Collected data
##########
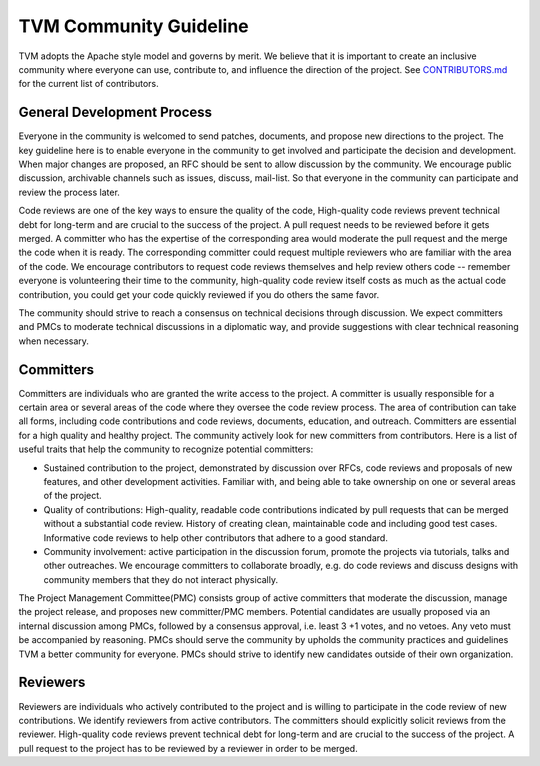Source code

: TVM Community Guideline
=======================

TVM adopts the Apache style model and governs by merit. We believe that it is important to create an inclusive community where everyone can use, contribute to, and influence the direction of the project. See `CONTRIBUTORS.md <https://github.com/dmlc/tvm/blob/master/CONTRIBUTORS.md>`_ for the current list of contributors.


General Development Process
---------------------------
Everyone in the community is welcomed to send patches, documents, and propose new directions to the project. The key guideline here is to enable everyone in the community to get involved and participate the decision and development.  When major changes are proposed, an RFC should be sent to allow discussion by the community. We encourage public discussion, archivable channels such as issues, discuss, mail-list. So that everyone in the community can participate and review the process later.

Code reviews are one of the key ways to ensure the quality of the code, High-quality code reviews prevent technical debt for long-term and are crucial to the success of the project. A pull request needs to be reviewed before it gets merged. A committer who has the expertise of the corresponding area would moderate the pull request and the merge the code when it is ready. The corresponding committer could request multiple reviewers who are familiar with the area of the code. We encourage contributors to request code reviews themselves and help review others code -- remember everyone is volunteering their time to the community, high-quality code review itself costs as much as the actual code contribution, you could get your code quickly reviewed if you do others the same favor.

The community should strive to reach a consensus on technical decisions through discussion. We expect committers and PMCs to moderate technical discussions in a diplomatic way, and provide suggestions with clear technical reasoning when necessary.



Committers
----------
Committers are individuals who are granted the write access to the project. A committer is usually responsible for a certain area or several areas of the code where they oversee the code review process. The area of contribution can take all forms, including code contributions and code reviews, documents, education, and outreach. Committers are essential for a high quality and healthy project. The community actively look for new committers from contributors. Here is a list of useful traits that help the community to recognize potential committers:

- Sustained contribution to the project, demonstrated by discussion over RFCs, code reviews and proposals of new features, and other development activities. Familiar with, and being able to take ownership on one or several areas of the project.
- Quality of contributions: High-quality, readable code contributions indicated by pull requests that can be merged without a substantial code review.  History of creating clean, maintainable code and including good test cases. Informative code reviews to help other contributors that adhere to a good standard.
- Community involvement: active participation in the discussion forum, promote the projects via tutorials, talks and other outreaches. We encourage committers to collaborate broadly, e.g. do code reviews and discuss designs with community members that they do not interact physically.

The Project Management Committee(PMC) consists group of active committers that moderate the discussion, manage the project release, and proposes new committer/PMC members. Potential candidates are usually proposed via an internal discussion among PMCs, followed by a consensus approval, i.e. least 3 +1 votes, and no vetoes. Any veto must be accompanied by reasoning. PMCs should serve the community by upholds the community practices and guidelines TVM a better community for everyone. PMCs should strive to identify new candidates outside of their own organization.


Reviewers
---------
Reviewers are individuals who actively contributed to the project and is willing to participate in the code review of new contributions. We identify reviewers from active contributors. The committers should explicitly solicit reviews from the reviewer.  High-quality code reviews prevent technical debt for long-term and are crucial to the success of the project. A pull request to the project has to be reviewed by a reviewer in order to be merged.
##########
_ASSIGNED TASK_. In the answer, give only the lines from the top of the data above through the line with "General Development Process", reproduced exactly; no picture may appear.

_RESPONSE TO THIS TASK_.
Source code

: TVM Community Guideline
=======================

TVM adopts the Apache style model and governs by merit. We believe that it is important to create an inclusive community where everyone can use, contribute to, and influence the direction of the project. See `CONTRIBUTORS.md <https://github.com/dmlc/tvm/blob/master/CONTRIBUTORS.md>`_ for the current list of contributors.


General Development Process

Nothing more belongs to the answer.